Our first stop for the day was Thnol Trong Village, where we grabbed some old school single speed bikes and a bottle of water and followed Chili down the tranquil lanes. The area is not frequented my many tourists (although we did see an older couple happily snapping pictures from the back of a wooden cart pulled by an ox) and maintains a serene charm. 

The path was flat and the ride flew by quickly as Chili told us about the area and engaged us in conversation. Soon we arrived at the main market in Roluos Village. This market sells everything from live fish to freshly butchered meats, to toothpaste and fresh veggies. The locals come everyday to buy what the need for the evening. 

The locals were genial, willing to pose for photos, and happy to sell us random street food to try. Banana wrapped in sticky rice and steamed in a banana leaf is delicious; as well as coffee with condensed milk. All too soon we had to hop back on our bikes and pedal back to the SUV in order to head to our next port of call, Kampong Khleang Floating Village. 

Kampong Khleang Floating Village is one of the three major villages that most travelers to Siem Reap visit. It is the largest, with over 10,000 inhabitants and the least over run with tourists and potential scams (mainly because it is the furthest away from Siem Reap).

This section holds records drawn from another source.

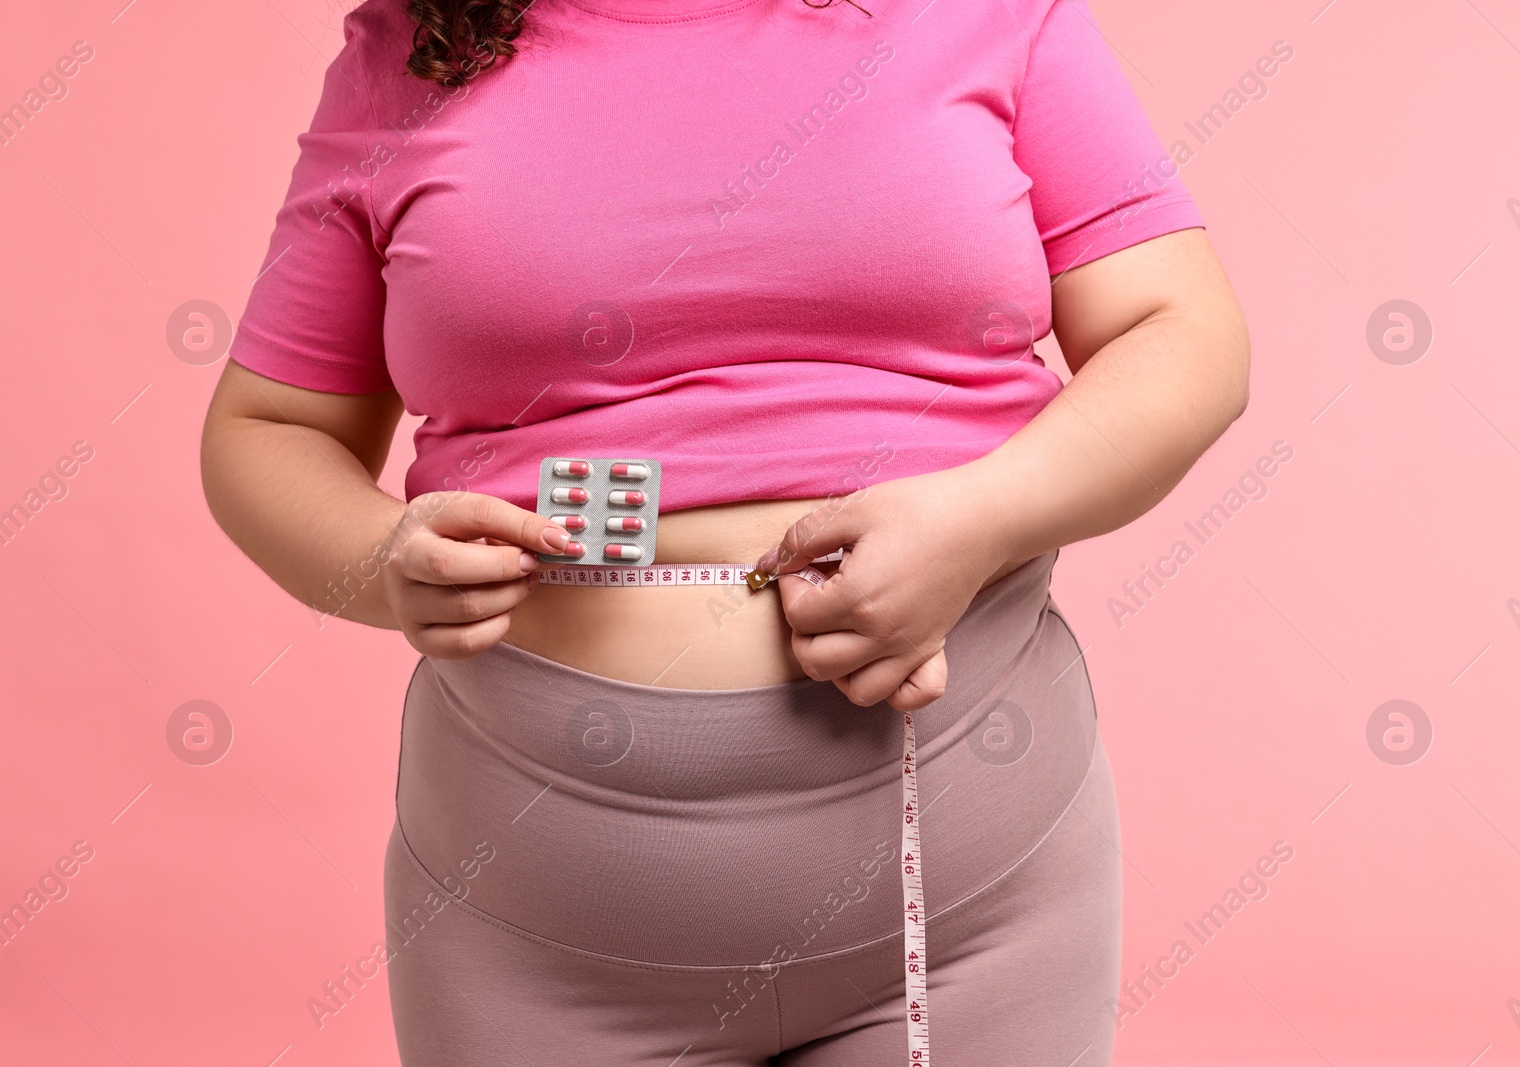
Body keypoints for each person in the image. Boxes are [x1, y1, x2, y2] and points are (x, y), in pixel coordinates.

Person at [200, 0, 1249, 1062]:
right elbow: (266, 428)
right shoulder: (413, 51)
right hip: (533, 933)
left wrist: (980, 518)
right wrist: (380, 564)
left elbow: (1182, 331)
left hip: (970, 908)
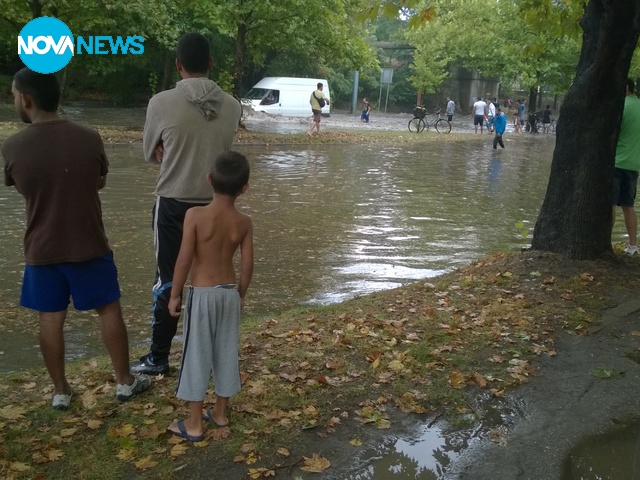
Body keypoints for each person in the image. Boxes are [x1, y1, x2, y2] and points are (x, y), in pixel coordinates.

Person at [1, 68, 151, 409]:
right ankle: (125, 382)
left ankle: (60, 391)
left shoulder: (12, 146)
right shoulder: (89, 137)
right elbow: (98, 182)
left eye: (14, 96)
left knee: (50, 318)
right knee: (108, 310)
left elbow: (22, 187)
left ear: (26, 99)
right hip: (88, 243)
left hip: (42, 249)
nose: (14, 101)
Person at [132, 33, 243, 375]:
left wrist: (167, 150)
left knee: (168, 280)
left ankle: (159, 357)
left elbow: (150, 152)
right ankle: (204, 356)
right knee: (209, 280)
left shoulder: (160, 102)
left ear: (178, 65)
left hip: (173, 202)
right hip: (216, 203)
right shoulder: (233, 105)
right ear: (210, 63)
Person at [166, 151, 253, 442]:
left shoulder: (195, 215)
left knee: (196, 353)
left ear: (209, 179)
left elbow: (183, 259)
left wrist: (174, 294)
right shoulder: (243, 222)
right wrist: (240, 293)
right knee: (226, 351)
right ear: (244, 188)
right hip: (228, 294)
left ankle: (193, 422)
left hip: (202, 295)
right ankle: (219, 413)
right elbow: (248, 264)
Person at [612, 78, 640, 255]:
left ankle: (604, 242)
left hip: (616, 162)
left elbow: (613, 131)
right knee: (628, 206)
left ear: (625, 87)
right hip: (633, 164)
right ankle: (633, 246)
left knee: (609, 204)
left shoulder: (620, 106)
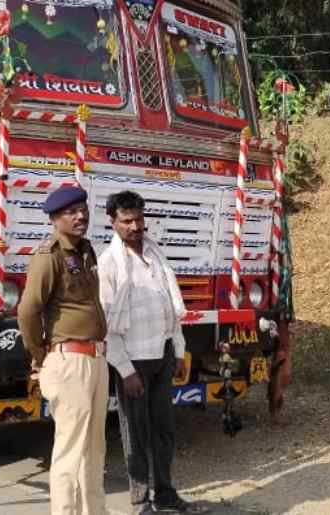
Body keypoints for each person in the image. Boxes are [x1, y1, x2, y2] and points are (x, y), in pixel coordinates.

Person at [98, 190, 207, 514]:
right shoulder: (109, 263)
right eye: (126, 221)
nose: (134, 226)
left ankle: (165, 493)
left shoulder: (155, 253)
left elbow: (170, 308)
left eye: (138, 219)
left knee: (164, 430)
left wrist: (178, 351)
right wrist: (125, 370)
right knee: (136, 434)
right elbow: (106, 324)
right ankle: (140, 501)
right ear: (113, 223)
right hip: (133, 362)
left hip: (162, 356)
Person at [16, 185, 109, 515]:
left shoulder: (87, 251)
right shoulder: (49, 256)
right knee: (70, 452)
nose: (81, 216)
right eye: (72, 212)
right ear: (55, 218)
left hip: (96, 358)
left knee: (95, 450)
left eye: (83, 210)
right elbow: (28, 311)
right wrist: (41, 356)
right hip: (69, 361)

Once we arrived in what I think was the center of the village (there was a giant Buddha at the edge of a massive Buddhist Monastery) and the boat dock, we boarded a small motor boat and commenced our journey down the Tonlé Sap River towards Tonlé Lake. Since the village is so big, you actually get a pretty long boat ride (about an hour). We first meandered through the main part of town, and marveled at the stilt homes that lined both shores. 

As we continued on, the stilted homes gave way to lush green grasses and we were invited to sit on the prow of the boat and wave at the local fisherman and water taxis ferrying their passengers and cargo along the river. Chili informed us that we were on a hunt for the true floating village. Because the village migrates multiple times throughout the year and because it was dry season, we had to drive to the very edge of Tonlé Lake before we saw the boats. 

The floating village is splendid with actual wooden buildings built on top of moveable platforms. It doesn’t really look like traditional house boats, but like someone took a literal village and replaced the earthen ground with a aqueous one. There was even an entire building dedicated as a “playground“; where dancing children smiled and waved at us as we cruised past.

Unfortunately, all good thing must come to an end, but more adventures await. After docking back at shore and some creative maneuvering to bridge the gap between the boat and the walkway, our party progressed on foot across the bridge and into the stilt homes. We walked for a bit until reaching a homestay and guesthouse where a wonderful fish lunch had been prepared for us. The lunch was excellent and went well with a cold Cambodia beer, while overlooking the river and making funny faces at our hosts’ 10 month old son.

After lunch, we bid the family good bye and Chili drove us home via the highway. Over all, this tour was amazing and I highly recommend the company if you’re wanting to see more than just Wats and Temples in Siem Reap.